Türkiye ve ABD’nin Çıkar Çatışması
Bugün bölgede yaşanan gelişmelere baktığımızda, bu planın izlerini net bir şekilde görmek mümkün. Türkiye, Suriye’nin kuzeyinde düzenlediği askeri operasyonlarla ABD’nin desteklediği YPG/PKK güçlerine karşı mücadelesini sürdürüyor. ABD’nin YPG’ye verdiği yoğun askeri ve lojistik destek, iki NATO müttefiki olan Türkiye ve ABD arasında ciddi gerilimlere neden oldu. Türkiye, sınır güvenliğini sağlama ve bölgedeki terör unsurlarını bertaraf etme çabasındayken, ABD’nin YPG ile kurduğu stratejik ortaklık, Türkiye’yi yalnızlaştırma girişimi olarak görülüyor.
İran Bahane, Türkiye Hedef
ABD’nin ve İsrail’in resmi söylemlerinde İran’ın bölgesel etkisi ve nükleer programı sürekli bir tehdit olarak öne çıkartılmaktadır. Ancak, 2006’da Pentagon’a sunulan plana bakıldığında, asıl hedefin Türkiye olduğu daha net anlaşılıyor. Türkiye, enerji hatları, güçlü ordusu ve jeopolitik konumuyla Batı’nın çıkarlarına potansiyel bir tehdit olarak algılanmaktaydı. Suriye’nin kuzeyinde YPG/PKK varlığının güçlendirilmesi ve bu unsurların Türkiye’yi doğrudan tehdit edebilecek bir seviyeye getirilmesi, ABD’nin uzun vadeli stratejisinin bir parçası olarak değerlendirilebilir.
Bugün Yaşananlar
Bugün Suriye’nin kuzeyinde YPG/PKK varlığı, Türkiye’nin en önemli güvenlik sorunlarından biri haline gelmiştir. ABD’nin bu gruba verdiği lojistik ve askeri destek, Türkiye’nin tepkisini çekiyor ve iki ülke arasındaki ilişkileri daha da geriyor. ABD’nin bölgede varlığını güçlendirme çabaları, 2006’da ortaya konan planın bir parçası olarak görülebilir. Türkiye’yi köşeye sıkıştırma ve bölgedeki etkisini azaltma girişimleri, bu stratejinin bir devamı olarak değerlendirilebilir.

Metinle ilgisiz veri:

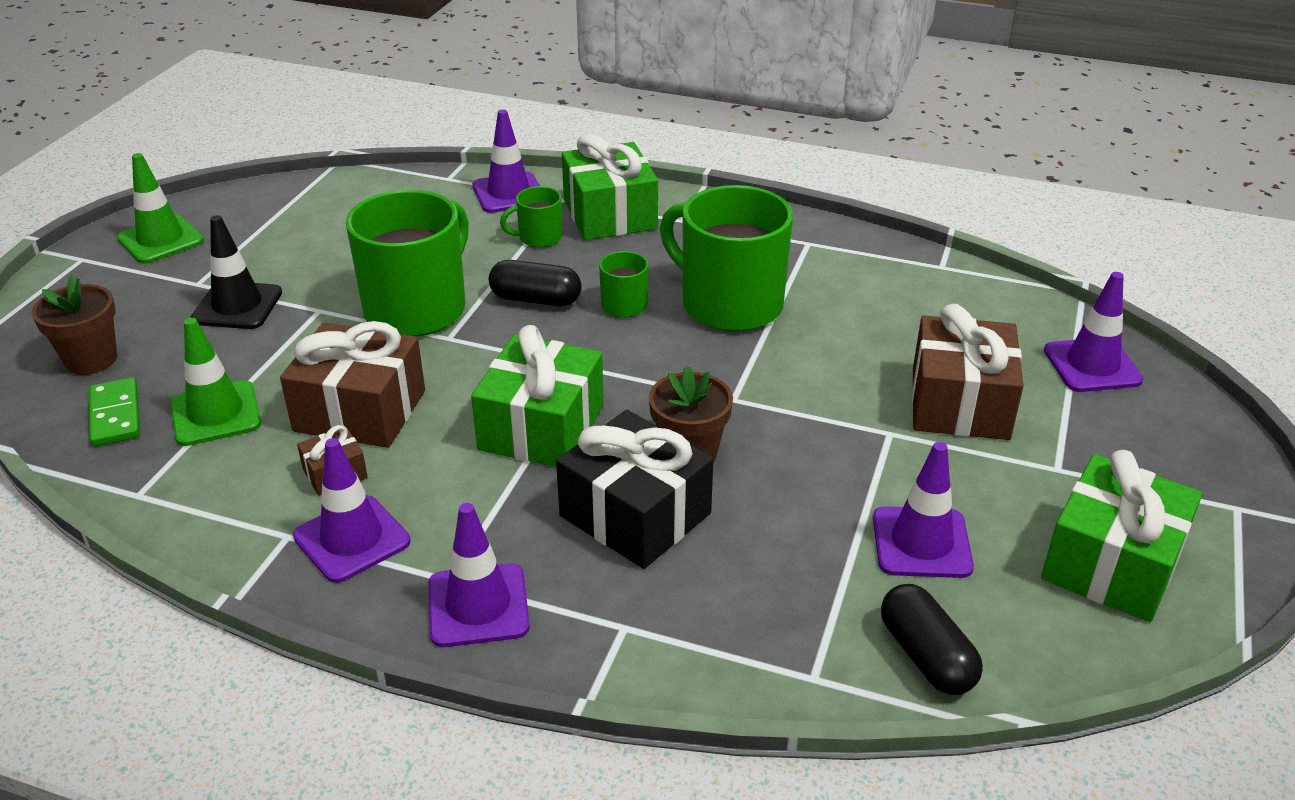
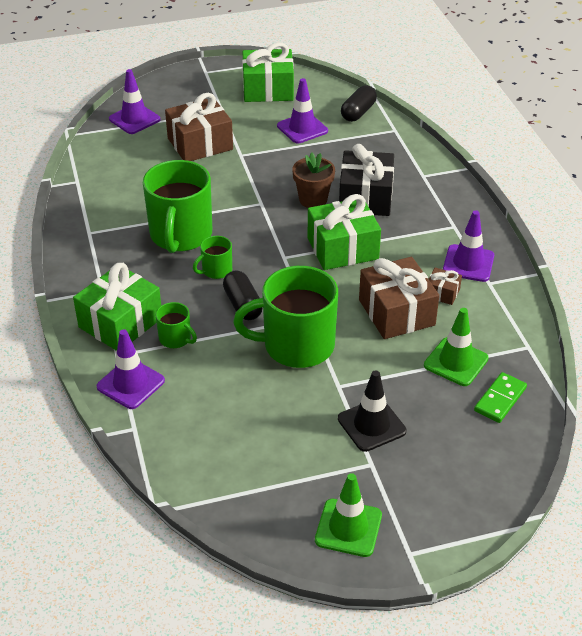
camera: 125 degrees left, 5 degrees up
(91, 359) = (479, 450): brown flower pot -> none
(478, 605) = (456, 212): purple traffic cone -> none

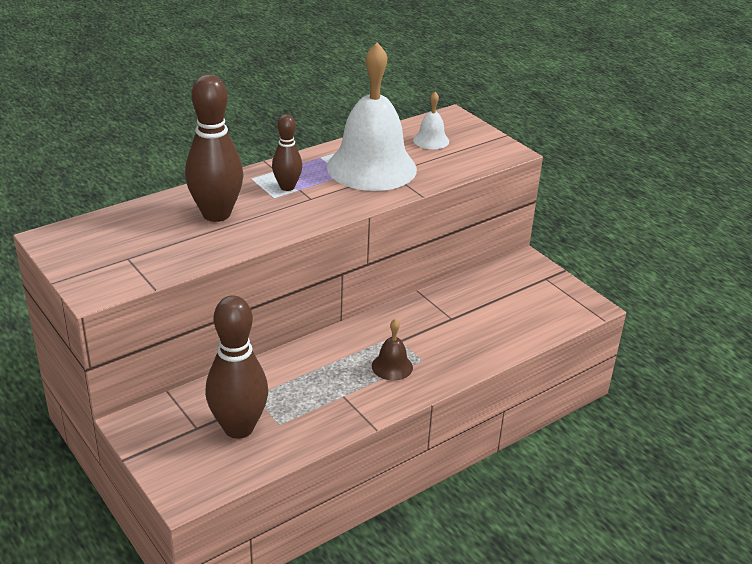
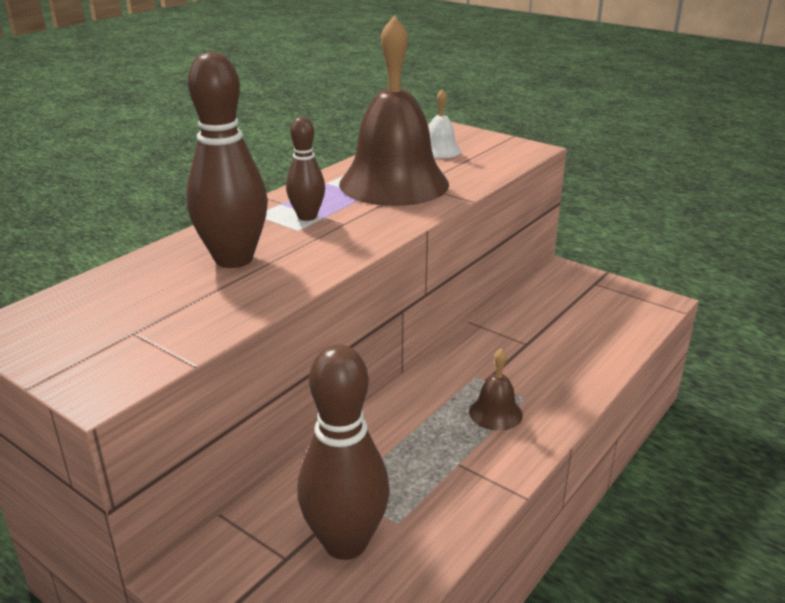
camera: 15 degrees left, 5 degrees down
(371, 167) = (394, 183): white bell -> brown bell

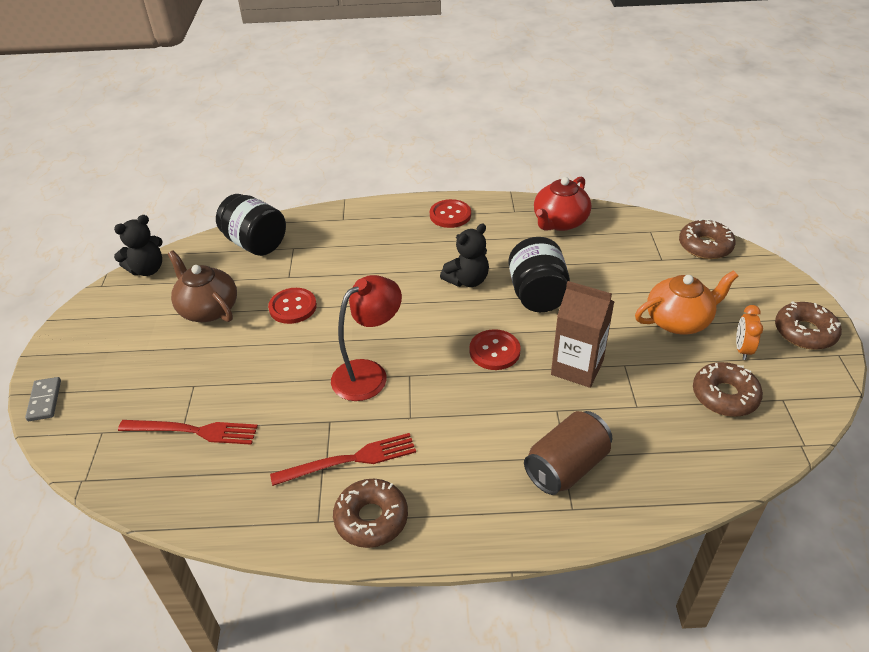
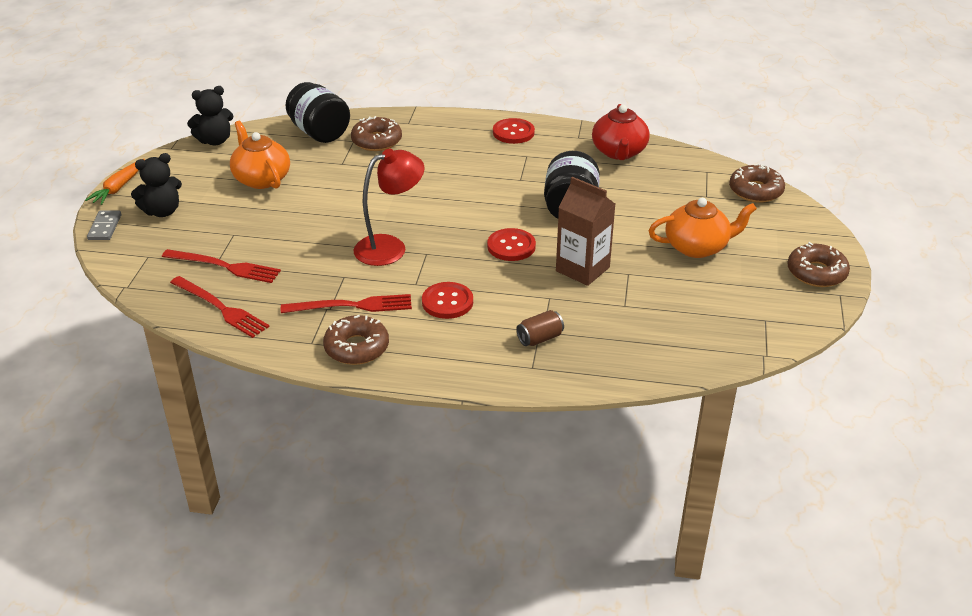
camera: 10 degrees right, 5 degrees down
(52, 345) = (119, 187): none -> orange carrot
(201, 491) = (220, 308): none -> red fork
(208, 309) = (261, 179): brown teapot -> orange teapot
(293, 307) = (338, 188): red button -> red button (447, 302)
(467, 280) = (508, 188): black teddy bear -> black teddy bear (162, 211)
(559, 222) = (619, 152): red teapot -> red teapot turned 45 degrees counterclockwise
(566, 467) = (540, 338): brown can -> brown can, size x0.57
(724, 396) = (711, 309): brown donut -> brown donut (376, 141)
(742, 349) = (747, 277): orange clock -> none

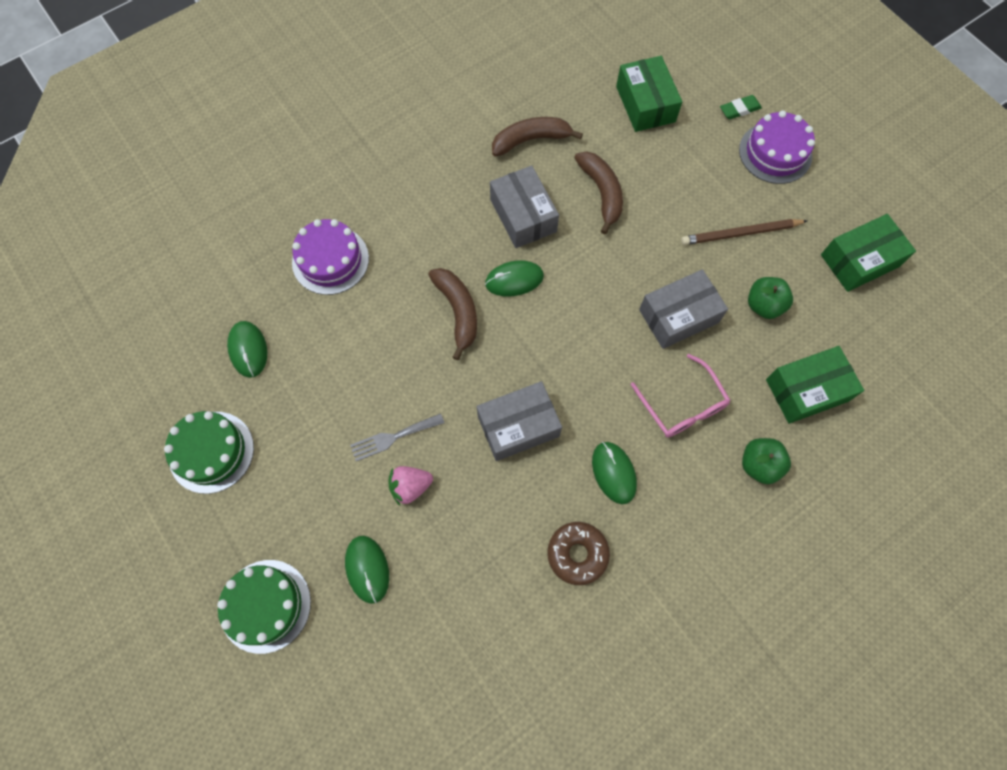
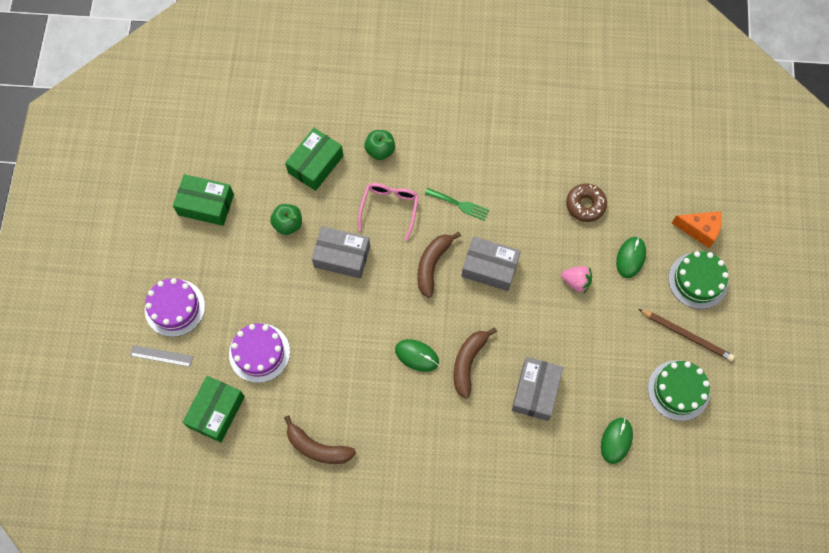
camera: 140 degrees left, 0 degrees up
(304, 680) = (699, 230): none -> orange cheese
(330, 260) = (521, 464): purple cake -> purple cake (259, 353)
(393, 437) = (566, 316): grey fork -> none
(523, 215) = (372, 395): grey box -> grey box (535, 391)
(577, 554) = (514, 182): brown donut -> brown donut (585, 205)
(601, 193) = (309, 370): brown banana -> brown banana (432, 265)
(613, 473) = (459, 204): green mouse -> green fork
(739, 109) = (161, 356): green eraser -> grey ruler
(740, 234) = (254, 274): brown pencil -> brown pencil (687, 335)
(807, 390) = (315, 164): green box -> green box turned 75 degrees counterclockwise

ABD’nin içten istikrarsızlık yaratma çabaları da göz ardı edilmemelidir. 1 Mart tezkeresi sürecinde yaşanan gelişmeler, Türkiye’nin Batı’ya karşı aldığı duruşun sembolik bir örneği olarak hatırlanmalıdır. ABD’nin bölgedeki çıkarlarına karşı verilen bu mücadele, Türkiye'nin bağımsız hareket etme kabiliyetinin göstergesi olmuştu.
2006’da Pentagon’a sunulan plan, Ortadoğu'nun nasıl şekillen dirileceğine dair stratejik bir yol haritasıydı. Ancak bu haritanın nihai hedefi Türkiye’yi zayıflatmak, sınırlarını tehdit etmek ve bölgedeki etkisini minimize etmekti. Bugün yaşananlar, bu planın bir yansıması olarak karşımızda duruyor. Türkiye, kendi güvenliği ve çıkarlarını koruma mücadelesini sürdürürken, ABD'nin bölgedeki stratejik hedeflerine de direnmeye devam ediyor.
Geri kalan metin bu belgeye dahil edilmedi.